Seit Mai 2006 ist die Reform der der deutschesten aller Gesellschaftsformen nämlich der GmbH im Gespräch, doch der Start wird immer wieder vertagt. Bereits im Mai 2007 wollte das Berliner Kabinett den Weg für eine Einführung Anfang 2008 frei machen. Doch dies ist so bis dato nicht geschehen. Die Eckpfeiler sind aber hoffentlich fixiert:

Mit einem minimalen Kapital von leidglich einem Euro bestünde bei der Mini-GmbH die Möglichkeit, eine Existenzgründung in Form einer haftungsbeschränkten Unternehmergesellschaft vorzunehmen (die Limited lässt grüßen). Die Mini-GmbH soll dabei ohne Notar, mit einer Mustersatzung, gegründet werden können. Das Eintragungsverfahren der Mini-GmbH soll dann, durch Abkopplung vom verwaltungsrechtlichen Genehmigungsverfahren, deutlich beschleunigt werden. Die Einführung der Mini-GmbH wird jedenfalls, im Zusammenhang mit der Umsetzung der Lissabon-Strategien, zu einer merklichen Vereinfachung einer Existenzgründung in der Bundesrepublik führen. Es ist aber davon auszugehen, dass auch bei der Mini-GmbH eine fachkundige (wer auch immer in Bezug auf eine Unternehmensgründung „fachkundig“ sein kann) Stellungnahme zur Bewertung von Geschäftsmodell und Businessplan notwendig sein wird.

Eine Reaktion to “Wann kommt die Reform der „alten Dame“ GmbH”

  1. Zirbenschreiner

    Schon alleine das Wort Reform im Zusammenhang mit dem Berliner Kabinett zu nennen genügt um allen guten Vorsätzen ein Ende zu bereiten. Dabei raus kommt höchstens eine weichgespülte Mischung aus allen möglichen Unsinnigkeiten.

    Davon abgesehen mag der Gedankenansatz vielleicht in die richtige Richtung gehen, Probleme bei so einer Mini-GmbH sind mit denen der Limited vergleichbar.

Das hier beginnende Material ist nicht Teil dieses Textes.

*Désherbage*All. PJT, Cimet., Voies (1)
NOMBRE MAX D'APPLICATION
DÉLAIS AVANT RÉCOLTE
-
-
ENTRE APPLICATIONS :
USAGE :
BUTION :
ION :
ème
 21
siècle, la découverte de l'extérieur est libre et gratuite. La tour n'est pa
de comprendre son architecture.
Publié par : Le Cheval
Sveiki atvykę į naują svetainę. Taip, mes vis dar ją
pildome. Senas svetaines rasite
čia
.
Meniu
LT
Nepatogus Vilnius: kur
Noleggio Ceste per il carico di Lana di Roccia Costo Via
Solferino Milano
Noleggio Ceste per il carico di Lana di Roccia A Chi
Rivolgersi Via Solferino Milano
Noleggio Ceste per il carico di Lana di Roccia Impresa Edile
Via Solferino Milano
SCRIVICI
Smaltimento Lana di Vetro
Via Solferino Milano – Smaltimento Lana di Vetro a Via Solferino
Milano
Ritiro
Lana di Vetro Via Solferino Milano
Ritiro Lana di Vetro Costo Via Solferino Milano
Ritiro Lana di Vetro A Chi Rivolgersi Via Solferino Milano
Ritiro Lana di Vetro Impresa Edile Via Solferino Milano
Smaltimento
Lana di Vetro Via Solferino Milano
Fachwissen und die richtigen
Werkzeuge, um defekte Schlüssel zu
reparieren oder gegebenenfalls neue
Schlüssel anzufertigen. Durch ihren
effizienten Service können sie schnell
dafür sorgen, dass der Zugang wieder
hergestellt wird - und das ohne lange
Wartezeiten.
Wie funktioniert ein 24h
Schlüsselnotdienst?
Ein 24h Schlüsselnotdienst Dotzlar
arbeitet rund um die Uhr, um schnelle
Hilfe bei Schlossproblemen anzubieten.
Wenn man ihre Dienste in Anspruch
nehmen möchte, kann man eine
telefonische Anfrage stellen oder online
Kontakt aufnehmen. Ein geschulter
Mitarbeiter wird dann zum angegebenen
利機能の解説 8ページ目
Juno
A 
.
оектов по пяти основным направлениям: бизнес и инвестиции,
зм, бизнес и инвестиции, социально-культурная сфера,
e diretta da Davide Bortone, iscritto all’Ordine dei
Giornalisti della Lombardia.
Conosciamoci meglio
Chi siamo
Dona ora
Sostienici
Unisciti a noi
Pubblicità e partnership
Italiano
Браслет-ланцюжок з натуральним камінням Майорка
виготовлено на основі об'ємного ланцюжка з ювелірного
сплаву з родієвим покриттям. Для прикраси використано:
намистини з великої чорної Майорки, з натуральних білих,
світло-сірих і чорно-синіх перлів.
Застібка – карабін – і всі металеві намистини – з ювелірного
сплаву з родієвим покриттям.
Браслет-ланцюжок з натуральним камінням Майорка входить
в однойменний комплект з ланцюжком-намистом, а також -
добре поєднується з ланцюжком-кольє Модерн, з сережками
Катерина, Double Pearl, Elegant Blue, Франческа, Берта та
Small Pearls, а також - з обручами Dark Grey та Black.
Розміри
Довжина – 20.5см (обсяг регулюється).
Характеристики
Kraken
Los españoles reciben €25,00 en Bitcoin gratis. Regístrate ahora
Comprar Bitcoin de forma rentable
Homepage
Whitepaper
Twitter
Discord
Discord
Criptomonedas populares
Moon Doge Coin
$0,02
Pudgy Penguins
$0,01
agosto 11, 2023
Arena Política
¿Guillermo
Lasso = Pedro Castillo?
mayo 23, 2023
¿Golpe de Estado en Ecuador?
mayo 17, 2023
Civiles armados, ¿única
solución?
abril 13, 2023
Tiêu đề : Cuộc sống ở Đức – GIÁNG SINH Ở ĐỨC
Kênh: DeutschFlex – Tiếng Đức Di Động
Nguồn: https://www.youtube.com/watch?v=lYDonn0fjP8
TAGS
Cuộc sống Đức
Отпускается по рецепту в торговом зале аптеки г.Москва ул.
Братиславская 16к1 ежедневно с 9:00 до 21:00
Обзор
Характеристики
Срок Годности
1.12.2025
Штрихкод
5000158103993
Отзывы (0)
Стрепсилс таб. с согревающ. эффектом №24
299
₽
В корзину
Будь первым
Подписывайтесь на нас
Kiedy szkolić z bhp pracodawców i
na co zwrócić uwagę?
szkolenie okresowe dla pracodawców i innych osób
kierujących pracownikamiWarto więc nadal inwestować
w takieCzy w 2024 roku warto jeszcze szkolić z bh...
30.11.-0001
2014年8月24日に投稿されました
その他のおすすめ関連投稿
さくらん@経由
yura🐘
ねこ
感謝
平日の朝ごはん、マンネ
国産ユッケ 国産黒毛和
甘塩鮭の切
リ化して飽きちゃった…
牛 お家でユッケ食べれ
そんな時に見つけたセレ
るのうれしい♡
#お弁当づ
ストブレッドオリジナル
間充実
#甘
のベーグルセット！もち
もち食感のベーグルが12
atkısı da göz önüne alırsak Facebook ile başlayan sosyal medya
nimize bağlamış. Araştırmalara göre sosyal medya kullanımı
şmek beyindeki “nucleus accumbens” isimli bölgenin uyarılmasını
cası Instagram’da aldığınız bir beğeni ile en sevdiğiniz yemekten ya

    Dort wird inzwischen zwar die Rechtsform an sich aktzeptiert, viele Geschäftspartner sehen allerdings im geringen (oder fehlenden) Gründungskapital ein erhöhtes Risiko und richten Ihre Zahlungsbedingungen entsprechend aus. Das dürfte sich bei der Mini-GmbH ähnlich verhalten.